Sobriedade e bom senso

Adaptando o romance homónimo de José Rodrigues Miguéis, "O Milagre Segundo Salomé" não é a primeira experiência de Mário Barroso na realização mas é o seu primeiro filme como realizador a ser estreado comercialmente.

"O Milagre Segundo Salomé", cuja estreia no dia 13 de Maio é, ao mesmo tempo e conforme o ponto de vista, muito apropriada ou muito desapropriada (não haverá ninguém para gritar à blasfémia ou a capacidade de escandalização está a tornar-se selectiva?) é um filme de época, uma "period piece" para quem prefira a expressão inglesa, que nos leva ao ano de 1917, tempos da Primeira República, curiosamente tempos pouca vezes reconstituídos pelo cinema português. Junta-se 1917 a 13 de Maio e todos os caminhos vão dar a Fátima e ao milagre - que cá está, segundo Salomé. O livro de Rodrigues Miguéis saiu em 1975, a temperatura era demasiado quente para escândalos religiosos. Mas agora que isto está tão frio, vá lá, (mais) um escândalozito com um filme português, "anyone"? Ou um ecrã negro incomoda mais que uma p... confundida com a virgem?

Brincamos (com o fogo, se calhar), mas "O Milagre Segundo Salomé" deve escapar-se dessas fúrias, até porque é um filme que não corresponde nem aos gestos nem aos modos do cinema "intelectual" e "artístico" (sic) que o grosso do público português abomina mais do que a blasfémia. Apontado ao "meio", a um cinema que é, primeiro do que tudo, um cinema narrativo com histórias e personagens, exala segurança por todos os poros - e é um bom exemplo de como, no cinema português, e glosando alguém cujo nome mais vale não citar (era outro tempo e outro contexto), a questão não está na oposição entre o "cinema comercial" e o "cinema artístico", mas, simplesmente, entre o "bom cinema" e o "mau cinema".

Este é um filme que se sabe adequar aos meios, e que os sabe adequar a ele próprio, que, dito de outra maneira, escolhe a guitarra consoante as unhas. No capítulo reconstituição histórica, por exemplo, o filme de Mário Barroso é de uma irrepreensível sobriedade e bom senso, que consegue ser eficaz sem precisar de trilhões de figurantes, e que consegue um mínimo de espectáculo sem que o realizador precise de se tomar por Visconti.

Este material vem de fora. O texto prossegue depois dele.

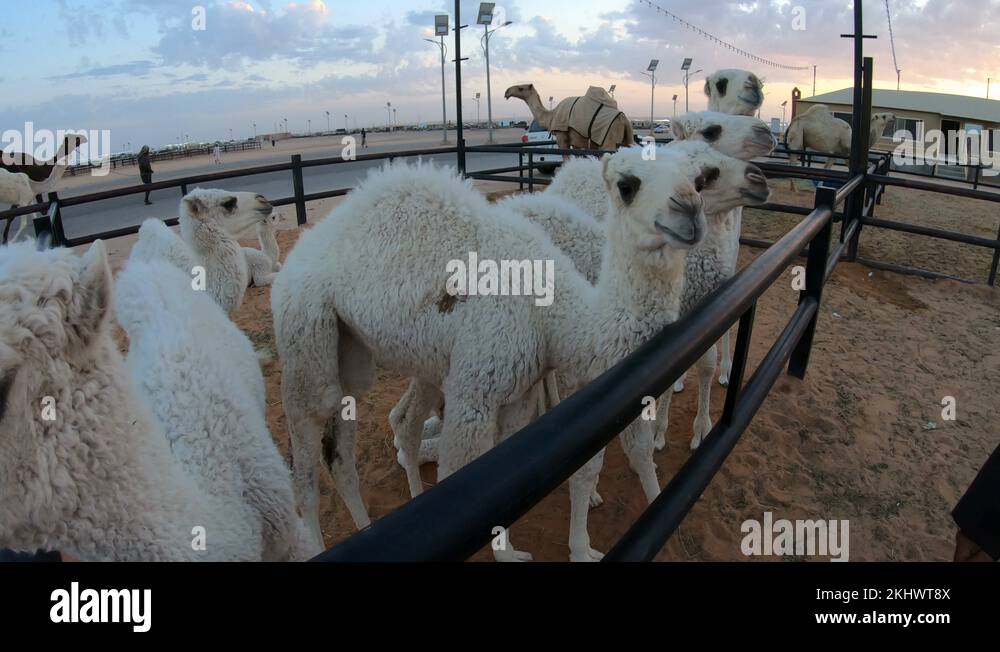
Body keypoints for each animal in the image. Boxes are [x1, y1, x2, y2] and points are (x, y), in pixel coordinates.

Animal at [505, 84, 636, 152]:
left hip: (609, 138)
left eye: (521, 88)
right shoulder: (577, 141)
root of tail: (625, 120)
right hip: (622, 140)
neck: (552, 115)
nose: (507, 91)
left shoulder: (562, 136)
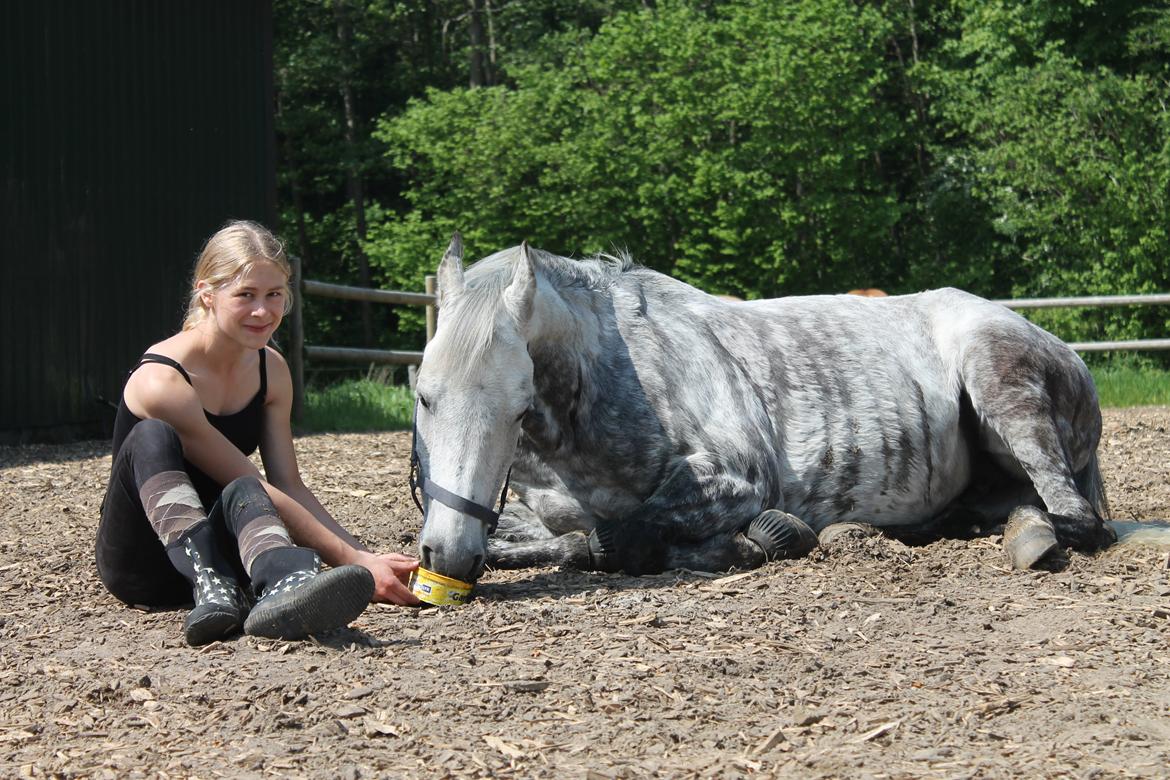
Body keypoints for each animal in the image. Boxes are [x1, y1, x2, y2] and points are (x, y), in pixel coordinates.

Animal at [411, 235, 1113, 582]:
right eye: (424, 397)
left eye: (516, 407)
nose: (448, 558)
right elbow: (549, 538)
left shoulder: (739, 478)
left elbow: (624, 534)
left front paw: (751, 543)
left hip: (1001, 383)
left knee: (1076, 518)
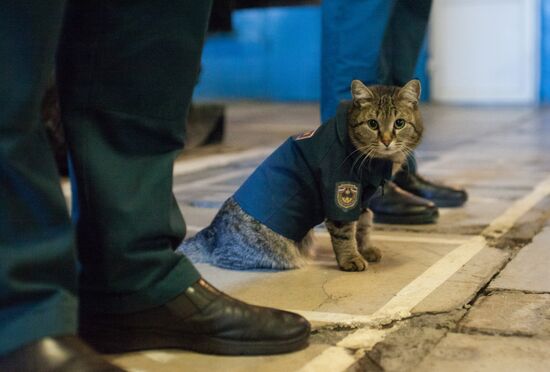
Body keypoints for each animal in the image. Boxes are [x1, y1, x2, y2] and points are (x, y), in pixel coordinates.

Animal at [179, 79, 424, 270]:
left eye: (399, 123)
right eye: (373, 124)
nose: (386, 140)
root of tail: (212, 230)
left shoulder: (362, 198)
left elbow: (363, 223)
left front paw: (365, 250)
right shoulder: (342, 190)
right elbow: (345, 232)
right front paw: (351, 259)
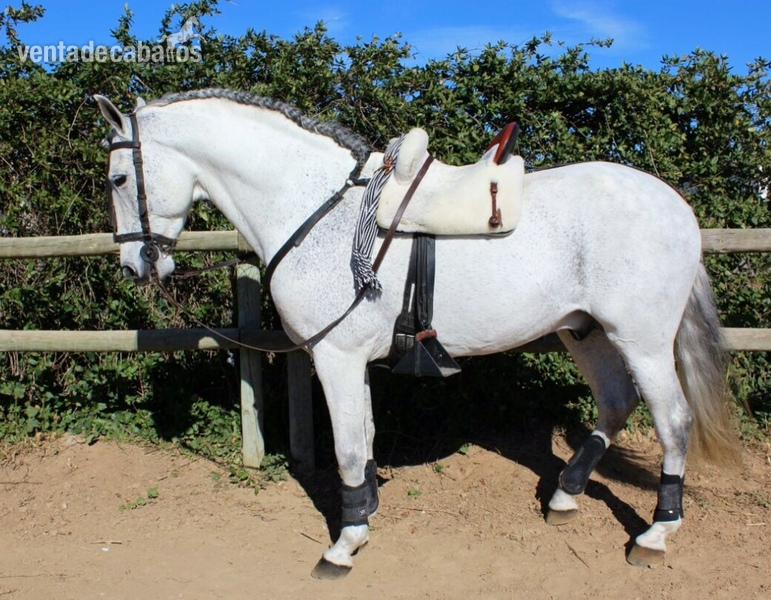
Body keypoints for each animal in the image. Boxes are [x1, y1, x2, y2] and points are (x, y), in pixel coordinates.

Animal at [94, 88, 740, 578]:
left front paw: (345, 543)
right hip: (585, 333)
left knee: (672, 421)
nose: (133, 267)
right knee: (615, 403)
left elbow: (348, 447)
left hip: (642, 341)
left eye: (120, 177)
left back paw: (656, 534)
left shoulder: (335, 356)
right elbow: (364, 438)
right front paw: (365, 512)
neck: (316, 210)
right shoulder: (346, 360)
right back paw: (564, 495)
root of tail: (675, 206)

Mas, sobretudo, é um filme que não precisa de se render imediatamente à televisão, que consegue manter a subtileza narrativa e a tensão dramática através de uma gestão dos tempos narrativos e da planificação que preservam uma respiração de cinema.

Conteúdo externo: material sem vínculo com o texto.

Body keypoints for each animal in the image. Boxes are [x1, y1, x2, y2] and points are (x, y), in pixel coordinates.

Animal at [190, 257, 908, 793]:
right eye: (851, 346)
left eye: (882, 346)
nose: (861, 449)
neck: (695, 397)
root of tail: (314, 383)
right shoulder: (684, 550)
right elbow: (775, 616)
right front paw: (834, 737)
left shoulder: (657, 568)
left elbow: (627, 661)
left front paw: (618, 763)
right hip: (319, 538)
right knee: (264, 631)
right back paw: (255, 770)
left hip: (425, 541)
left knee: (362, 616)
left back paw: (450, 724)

Isso vê-se desde o princípio - da cuidadosa "mise en place" de personagens e situações, simples mas sem falhas, ao desenvolvimento da narrativa, com tudo certo no lugar certo, sem que o lugar certo seja necessariamente o lugar óbvio. E vê-se no fim, onde há uma ideia de clímax muito bem traduzida, sendo em particular a caminhada para o "milagre" (e o "milagre" propriamente dito) bastante bem resolvida, sem se desperdiçar nada do "capital emocional". Os actores são justos, dos mais conhecidos (Nicolau Breyner ou Paulo Pires, que deve ter aqui o seu melhor papel em cinema) às revelações (as miúdas do bordel, com destaque para a protagonista Ana Bandeira).

Não é preciso muito mais para que se dê a empresa por bem sucedida.